Second Samuel 13 records a sexual assault on Tamar. Though the violation was inflicted upon her as an adult, the sexual intrusion and its effects mirror the trauma of CSA. Her social, physical, and personal boundaries were cruelly violated. Holcomb & Holcomb stated, “her experience includes manipulation, force, violence, negation of her will, emotional trauma, debilitating loss of sense of self, display of grief and mourning, crushing shame, degradation, forced silence, and prolonged social isolation with desolation” (pp. 18-19). This is all the same stuff experienced by our wives who are victims of CSA.

Tamar’s audible cry revealed her pain and her gesture of placing ashes on her head revealed her shame. Her brother, the perpetrator, instructed her to keep silent, indicating his refusal to validate her pain and relieve her shame. David, Tamar’s father, failed to take action against his son, the perpetrator. Tamar’s family exacerbated her pain and shame through their secrecy and inactivity. Tamar’s experience was the experience of our wives who are victims of childhood sexual abuse.

One more lesson from Tamar
There is one additional lesson that I’ve gleaned from Holcomb & Holcomb. Sin and the effects of childhood sexual abuse are similar to the laws of inertia. The law of inertial states that a person (or object) in motion will continue on that trajectory until acted upon by an outside force. Similarly, traumatized people need something from the outside to stop the downward spiraling of CSA’s effects. Multiple research projects indicate that a supportive partner can have significant impact for positive outcomes of a CSA survivor. In other words, we husbands can serve as that outside force to counter the downward spiral brought on by the effects of CSA.

Husbands can serve in concert with the nature of God whose historical pattern is to accomplish restoration.

So on the really bad days, here four principles we need to remember so that we are navigating in a godly way rather than further aggravating our wives and our situations in an unnecessary way.

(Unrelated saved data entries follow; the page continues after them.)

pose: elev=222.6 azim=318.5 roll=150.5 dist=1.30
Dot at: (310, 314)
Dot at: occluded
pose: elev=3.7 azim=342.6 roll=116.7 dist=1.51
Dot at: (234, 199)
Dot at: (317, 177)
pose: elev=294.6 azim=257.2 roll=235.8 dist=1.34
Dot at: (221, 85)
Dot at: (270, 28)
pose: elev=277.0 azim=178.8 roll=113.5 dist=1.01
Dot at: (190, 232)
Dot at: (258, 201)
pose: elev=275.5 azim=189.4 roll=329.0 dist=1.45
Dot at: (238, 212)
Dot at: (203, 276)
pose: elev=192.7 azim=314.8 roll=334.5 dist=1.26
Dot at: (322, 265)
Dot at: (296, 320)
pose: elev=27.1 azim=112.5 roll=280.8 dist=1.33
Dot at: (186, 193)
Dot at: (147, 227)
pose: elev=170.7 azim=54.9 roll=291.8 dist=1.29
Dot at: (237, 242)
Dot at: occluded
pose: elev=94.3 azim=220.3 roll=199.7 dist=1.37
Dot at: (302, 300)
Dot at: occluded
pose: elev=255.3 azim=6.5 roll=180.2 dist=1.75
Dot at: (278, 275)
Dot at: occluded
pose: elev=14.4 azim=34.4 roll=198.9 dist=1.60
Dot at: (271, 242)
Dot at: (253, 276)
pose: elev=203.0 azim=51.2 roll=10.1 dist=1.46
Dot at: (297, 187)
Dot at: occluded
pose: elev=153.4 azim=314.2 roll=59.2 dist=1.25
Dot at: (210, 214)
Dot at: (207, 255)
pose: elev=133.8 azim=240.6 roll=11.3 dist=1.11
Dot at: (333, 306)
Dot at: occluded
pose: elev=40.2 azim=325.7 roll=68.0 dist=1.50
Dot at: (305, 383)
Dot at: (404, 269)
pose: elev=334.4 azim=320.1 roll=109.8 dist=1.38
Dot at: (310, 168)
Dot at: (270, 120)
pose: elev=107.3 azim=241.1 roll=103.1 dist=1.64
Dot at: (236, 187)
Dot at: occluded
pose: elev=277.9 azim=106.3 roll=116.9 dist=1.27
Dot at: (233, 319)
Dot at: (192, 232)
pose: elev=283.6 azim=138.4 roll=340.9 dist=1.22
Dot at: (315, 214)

1. Place greater focus on being angry at what sin does rather than on what your wife does or does not do.
2. Listen more to what your wife says; she’s been silenced long enough.
3. Be pro-active in your expression of love rather than passively assuming that she is going to perceive it. For example, pause each day, and while making good eye contact, tell her you love her.
4. Inquire of your wife if she feels safe, and then make any healthy adjustments necessary to ensure her sense of safety.

I sure wish we guys could gather in a room together and talk about these ideas and how they could be applied to our personal experiences. In the absence of that opportunity, feel free to submit your comments.

“And the God of all grace,
who called you to his eternal glory in Christ,
after you have suffered a little while,
will himself restore you and make you strong, firm and steadfast.
To him be the power for ever and ever. Amen”
(I Peter 5:10-11).


Resources Cited

Barshinger, C. E., LaRowe, L. E., & Tapia, A. T. (1995). Haunted marriage: Overcoming the ghosts of your spouse’s childhood abuse. Downers Grove, IL: InterVarsity Press.

Holcomb, J. S., & Holcomb, L. A. (2011). Rid of my disgrace: Hope and healing for victims of sexual abuse. Wheaton, IL: Crossway.